The relation between adiponectin and birth size has been investigated in animal studies. Pregnant mice were given adiponectin infusions and fetal growth was evaluated. The results show an 18% decrease in fetal weights among mice given adiponectin compared with controls39. Another study comparing adiponectin infusion with sham injection in obese mice demonstrates reduced fetal size in mice administered adiponectin compared with controls, strengthening the hypothesis that adiponectin could be a link between maternal fat tissue and fetal growth40.

Our results showed an inverse relation between adiponectin and maternal BMI, which is in line with previous findings22,25,41,42. In addition, we found that maternal BMI had a stronger correlation with birth size than did adiponectin.

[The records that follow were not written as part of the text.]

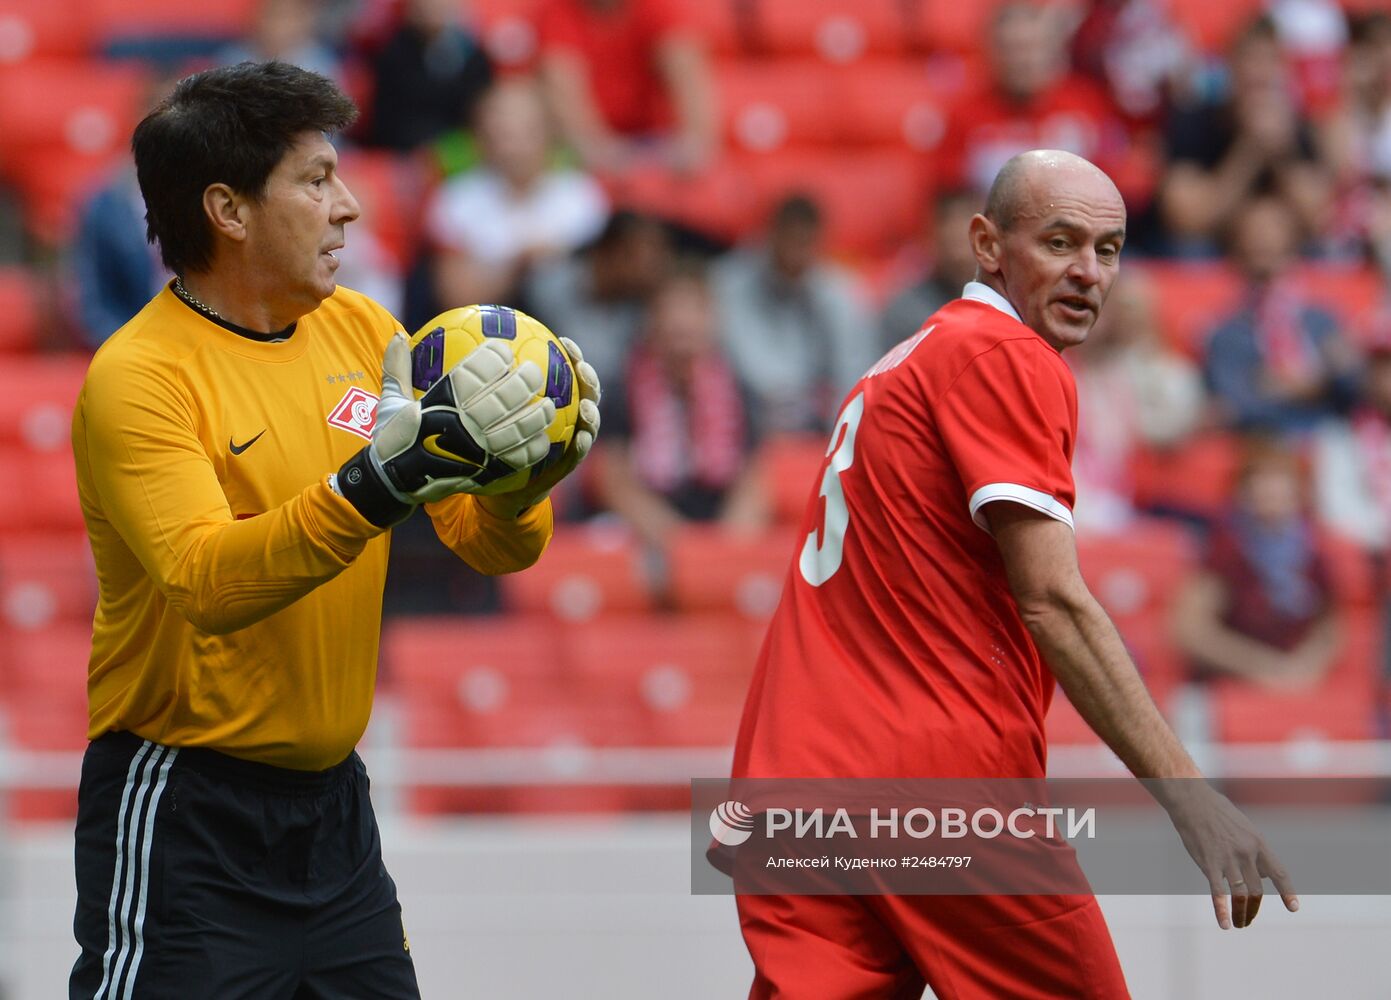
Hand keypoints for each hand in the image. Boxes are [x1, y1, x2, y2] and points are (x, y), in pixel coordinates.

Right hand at [336, 333, 553, 525]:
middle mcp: (464, 422)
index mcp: (442, 402)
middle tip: (534, 371)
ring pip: (518, 426)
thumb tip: (399, 336)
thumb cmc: (394, 439)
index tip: (504, 350)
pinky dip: (533, 446)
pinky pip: (517, 457)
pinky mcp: (486, 470)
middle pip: (505, 395)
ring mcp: (478, 448)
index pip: (475, 372)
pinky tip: (542, 438)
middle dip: (525, 379)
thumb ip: (398, 367)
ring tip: (548, 405)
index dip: (494, 358)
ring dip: (537, 414)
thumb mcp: (390, 401)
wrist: (394, 483)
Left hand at [477, 336, 600, 519]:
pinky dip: (581, 446)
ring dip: (592, 414)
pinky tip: (579, 439)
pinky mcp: (565, 465)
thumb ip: (473, 383)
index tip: (564, 341)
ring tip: (585, 408)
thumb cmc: (492, 442)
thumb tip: (433, 352)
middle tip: (580, 367)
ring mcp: (569, 441)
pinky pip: (577, 454)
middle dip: (588, 378)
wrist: (500, 485)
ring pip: (589, 423)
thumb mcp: (479, 411)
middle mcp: (565, 417)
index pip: (566, 371)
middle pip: (585, 392)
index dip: (571, 355)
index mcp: (549, 398)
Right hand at [1163, 782, 1297, 928]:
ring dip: (1242, 914)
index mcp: (1258, 843)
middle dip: (1254, 908)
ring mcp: (1228, 859)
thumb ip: (1253, 849)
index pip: (1279, 873)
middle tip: (1248, 919)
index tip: (1294, 908)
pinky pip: (1218, 893)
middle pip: (1257, 890)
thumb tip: (1262, 870)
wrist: (1192, 800)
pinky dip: (1222, 911)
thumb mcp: (1243, 826)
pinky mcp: (1209, 863)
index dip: (1288, 892)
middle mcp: (1247, 853)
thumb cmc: (1216, 811)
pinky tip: (1224, 924)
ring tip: (1239, 925)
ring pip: (1241, 895)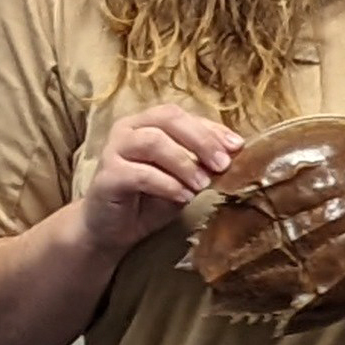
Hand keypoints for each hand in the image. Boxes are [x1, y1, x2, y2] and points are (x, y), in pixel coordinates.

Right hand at [80, 104, 242, 255]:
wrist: (112, 230)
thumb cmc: (149, 199)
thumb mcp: (183, 178)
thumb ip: (202, 162)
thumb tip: (235, 151)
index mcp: (147, 123)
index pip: (182, 115)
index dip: (211, 129)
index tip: (237, 147)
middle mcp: (128, 129)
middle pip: (168, 119)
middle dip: (201, 140)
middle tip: (222, 165)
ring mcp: (113, 150)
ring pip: (153, 142)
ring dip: (184, 163)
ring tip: (203, 185)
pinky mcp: (107, 176)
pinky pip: (140, 173)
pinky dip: (167, 184)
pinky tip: (183, 197)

This study has limitations and strengths. The cross-sectional design of this study is a limitation since we were not able to investigate a possible longitudinal association between adiponectin and birth weight. Previous studies investigating the relation between maternal adiponectin levels and infant birth size are performed on smaller study samples compared with this present study, especially those evaluating early pregnancy adiponectin. This study contributes to the field by confirming the association between maternal adiponectin measured in early pregnancy and birth size in a large population-based cohort of pregnant women. It should be noted that there was no independent association between adiponectin and birth weight, the association disappeared when maternal BMI was added to the models. To the best of our knowledge, this is the largest study evaluating maternal early pregnancy adiponectin levels in relation to infant birth size and the likelihood of giving birth to an LGA infant, including sex-stratified analyses. Yet another strength is the population based setting, increasing the generalizability of the results.

Conclusion

This study confirmed previous work showing an inverse relation between maternal early mid-pregnancy adiponectin and infant birth weight and the likelihood of giving birth to an LGA infant. However, the association between adiponectin and birth size was not independent of maternal BMI. There were also sex-specific differences, the association between adiponectin and birth size was observed only in female infants, not in males. Hence, adiponectin could possibly be a factor linking maternal fat accumulation mechanistically to fetal growth and subsequently birth size in female infants.